Le harcèlement en entreprise : contexte et définition
Un phénomène aux multiples formes
Le Code du travail distingue deux types principaux de harcèlement : le harcèlement moral et le
harcèlement sexuel.
Le harcèlement moral correspond à des agissements répétés qui dégradent les conditions de travail
et portent atteinte à la dignité, à la santé ou à l’avenir professionnel d’une personne. Ces
comportements peuvent se manifester par des attitudes, des décisions ou des propos récurrents qui
créent une situation délétère. Ils ont des conséquences directes sur la personne qui les subit, comme
une perte de confiance, un isolement progressif, une augmentation du stress ou des troubles de santé.

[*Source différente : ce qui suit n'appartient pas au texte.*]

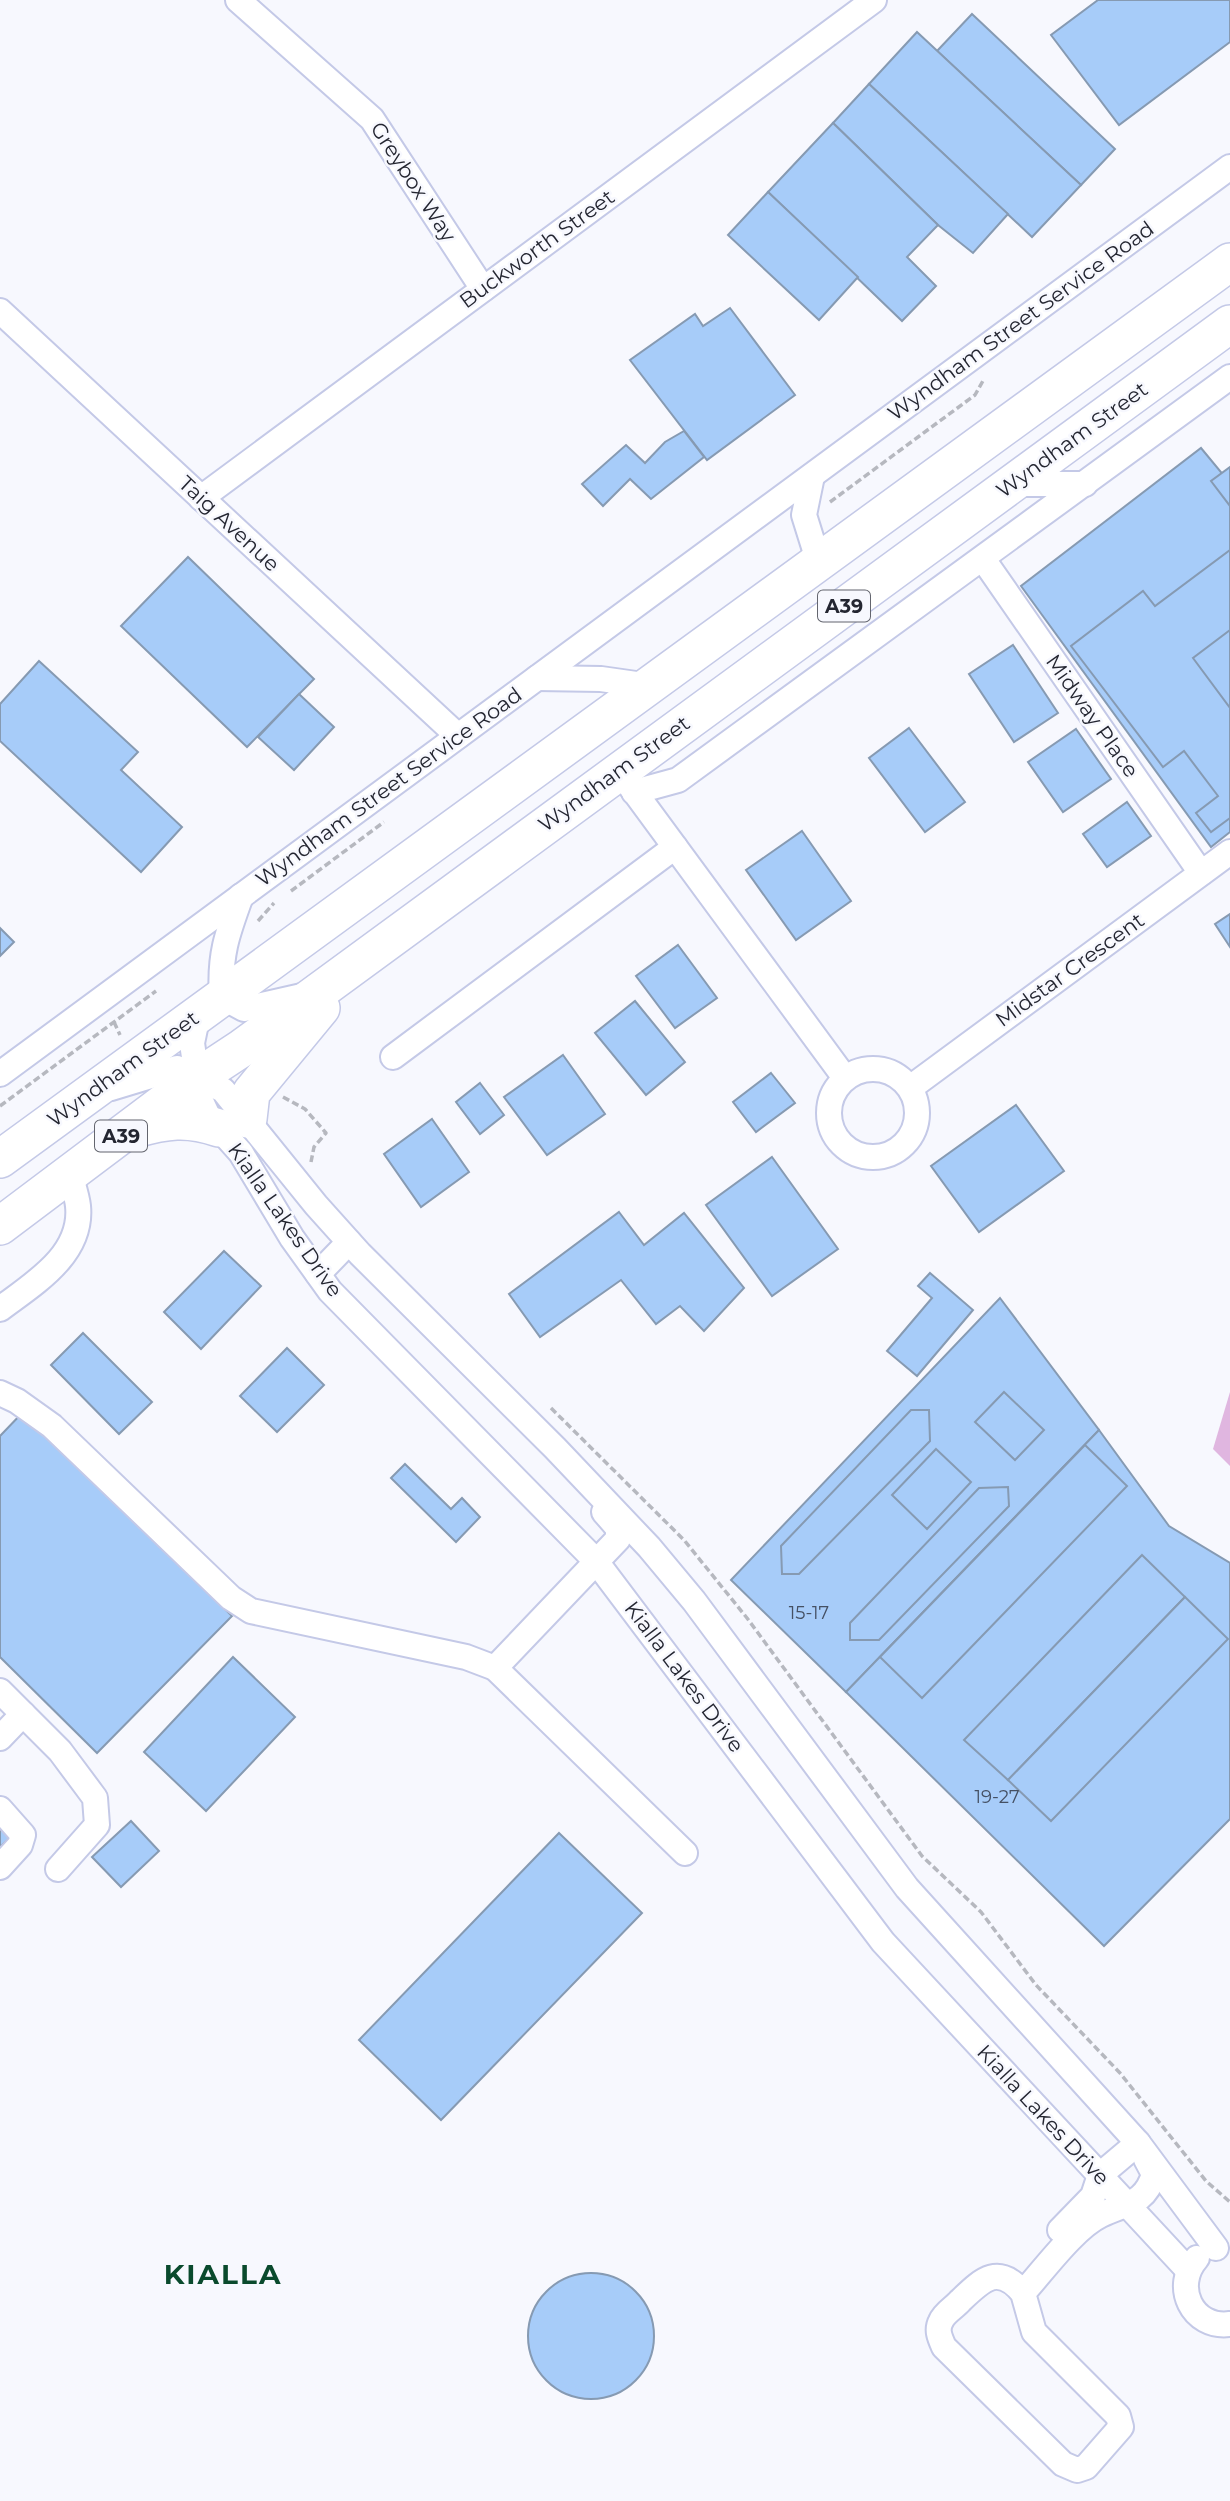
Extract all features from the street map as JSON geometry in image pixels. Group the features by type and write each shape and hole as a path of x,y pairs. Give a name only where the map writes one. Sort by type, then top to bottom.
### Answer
{"highway":[{"name":"Wyndham Street","path":"0,1160 84,1096 1230,262"},
{"name":"Wyndham Street","path":"0,1226 198,1077 354,966 626,781 822,622 1230,324"},
{"path":"818,563 859,595"},
{"path":"779,591 822,622"},
{"path":"127,1132 171,1119 233,1123 251,1093 354,966"},
{"path":"0,1160 29,1159 70,1174"}],"street":[{"name":"Greybox Way","path":"238,0 372,119 483,289"},
{"name":"Buckworth Street","path":"201,498 874,0"},
{"name":"Wyndham Street Service Road","path":"0,1074 1230,167"},
{"name":"Taig Avenue","path":"0,311 458,736"},
{"path":"660,827 678,780 1230,377"},
{"path":"812,475 805,519 818,563"},
{"path":"1013,484 1085,484"},
{"name":"Midway Place","path":"983,559 1202,873"},
{"path":"822,622 828,671"},
{"name":"Wyndham Street Service Road","path":"537,678 601,679 650,686"},
{"path":"626,781 678,780"},
{"path":"626,781 845,1078"},
{"path":"393,1057 675,847"},
{"name":"Midstar Crescent","path":"910,1088 1230,852"},
{"name":"Wyndham Street Service Road","path":"210,1006 220,969 223,944 242,896"},
{"path":"198,1077 192,1043 210,1006 244,1009 274,1004 319,991"},
{"name":"Kialla Lakes Drive","path":"84,1096 177,1068 223,1090 241,1153 292,1238 330,1291 596,1560 883,1942 1188,2270"},
{"path":"874,1068 889,1071 910,1088 918,1117 913,1132 897,1150 883,1156 867,1157 852,1152 838,1140 831,1127 829,1111 832,1096 845,1078 874,1068"},
{"name":"Kialla Lakes Drive","path":"233,1123 555,1448 649,1547 694,1601 907,1888 1138,2143 1223,2248"},
{"path":"0,1310 54,1267 74,1237 79,1208 70,1174"},
{"path":"318,1274 349,1242"},
{"path":"0,1393 17,1401 52,1426 231,1598 251,1611 466,1657 495,1668 685,1853"},
{"path":"495,1668 618,1539 618,1528 587,1494 555,1448"},
{"path":"0,1692 60,1751 95,1797 99,1809 97,1825 90,1836 58,1869"},
{"path":"0,1738 23,1714"},
{"path":"0,1809 23,1835 20,1846 0,1867"},
{"path":"1138,2143 1154,2174 1150,2188 1128,2206 1101,2215 1086,2225 1017,2287 1093,2196 1100,2175 1138,2143"},
{"path":"1223,2248 1195,2260 1188,2270 1186,2296 1191,2308 1212,2323 1228,2329"},
{"path":"994,2275 1017,2287 1034,2332 1118,2416 1121,2427 1086,2467 1077,2470 1063,2464 944,2347 938,2335 941,2320 982,2279 994,2275"}],"path":[{"path":"805,519 975,395 984,379 995,371"},
{"path":"256,923 272,904 390,818"},
{"path":"0,1107 157,990"}],"shaded area":[{"path":"1230,1392 1230,1466 1213,1449"}],"building":[{"path":"1098,0 1230,0 1230,42 1119,125 1051,35"},
{"path":"972,14 1115,149 1081,185 937,51"},
{"path":"917,32 1081,185 1032,237 869,84"},
{"path":"869,84 1008,214 973,253 938,225 833,123"},
{"path":"833,123 938,225 907,257 936,286 902,321 768,192"},
{"path":"768,192 858,277 819,320 728,235"},
{"path":"730,308 795,395 707,460 630,360 695,314 703,326"},
{"path":"684,431 704,457 651,499 630,479 603,506 582,484 626,445 645,463 665,442"},
{"path":"1201,448 1230,483 1230,832 1211,847 1021,586"},
{"path":"1230,467 1230,506 1211,481"},
{"path":"1230,550 1230,630 1193,658 1230,708 1230,818 1211,832 1196,813 1218,796 1184,751 1163,767 1071,646 1143,591 1155,606"},
{"path":"188,557 314,679 247,747 121,626"},
{"path":"1013,645 1058,713 1014,742 969,674"},
{"path":"39,661 138,752 121,770 182,827 141,872 0,741 0,704"},
{"path":"299,694 334,727 294,770 258,737"},
{"path":"909,728 965,802 925,832 869,758"},
{"path":"1076,729 1111,779 1063,812 1028,762"},
{"path":"1127,802 1151,836 1107,867 1083,834"},
{"path":"802,831 851,901 796,940 746,870"},
{"path":"1230,914 1230,947 1215,924"},
{"path":"0,928 14,942 0,956"},
{"path":"678,945 717,998 675,1028 636,976"},
{"path":"635,1001 685,1062 646,1095 595,1033"},
{"path":"563,1055 605,1114 547,1155 504,1097"},
{"path":"771,1073 795,1103 756,1132 733,1102"},
{"path":"480,1083 504,1115 480,1134 456,1102"},
{"path":"1016,1105 1064,1171 979,1232 931,1166"},
{"path":"432,1119 469,1172 421,1207 384,1154"},
{"path":"772,1157 838,1249 772,1296 706,1205"},
{"path":"619,1212 644,1245 684,1213 744,1288 704,1331 680,1306 656,1324 621,1280 540,1337 509,1294"},
{"path":"224,1251 261,1286 201,1349 164,1312"},
{"path":"930,1273 973,1310 917,1376 887,1351 932,1298 918,1286"},
{"path":"1000,1298 1099,1430 846,1692 731,1580"},
{"path":"83,1333 152,1402 119,1434 51,1365"},
{"path":"287,1348 324,1385 277,1432 240,1396"},
{"path":"1004,1392 1044,1430 1015,1460 975,1422"},
{"path":"911,1410 929,1410 930,1441 799,1574 782,1574 781,1546"},
{"path":"24,1411 232,1616 97,1753 0,1657 0,1436"},
{"path":"1099,1430 1169,1526 1230,1563 1230,1819 1104,1946 846,1692"},
{"path":"1085,1445 1127,1486 922,1698 880,1657"},
{"path":"936,1449 971,1482 927,1529 892,1495"},
{"path":"405,1464 451,1509 462,1498 480,1517 456,1542 391,1478"},
{"path":"1008,1487 1009,1506 879,1640 850,1640 850,1623 979,1488"},
{"path":"1142,1555 1185,1597 1008,1780 964,1740"},
{"path":"1185,1597 1228,1639 1051,1821 1008,1780"},
{"path":"233,1657 295,1717 206,1811 144,1752"},
{"path":"0,1816 16,1832 0,1847"},
{"path":"131,1821 159,1851 121,1887 92,1857"},
{"path":"559,1833 642,1913 441,2120 359,2040"},
{"path":"591,2273 615,2278 635,2292 649,2312 654,2336 649,2360 635,2380 615,2394 591,2399 567,2394 547,2380 533,2360 528,2336 533,2312 547,2292 567,2278"}],"district":[{"name":"KIALLA","path":"223,2274"}]}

Le harcèlement sexuel, quant à lui, se définit par des propos ou comportements à connotation
sexuelle ou sexiste, imposés à une personne, qu’ils soient répétés ou qu’il s’agisse d’un acte unique
d’une particulière gravité. La connotation peut être explicite ou implicite. Ce qui l’identifie, c’est son
caractère non désiré et les effets qu’il entraîne : malaise, intimidation, sentiment d’atteinte à la dignité
ou dégradation du climat de travail. Il est important de souligner qu’il peut exister sans contact
physique et indépendamment de toute intention déclarée de nuire.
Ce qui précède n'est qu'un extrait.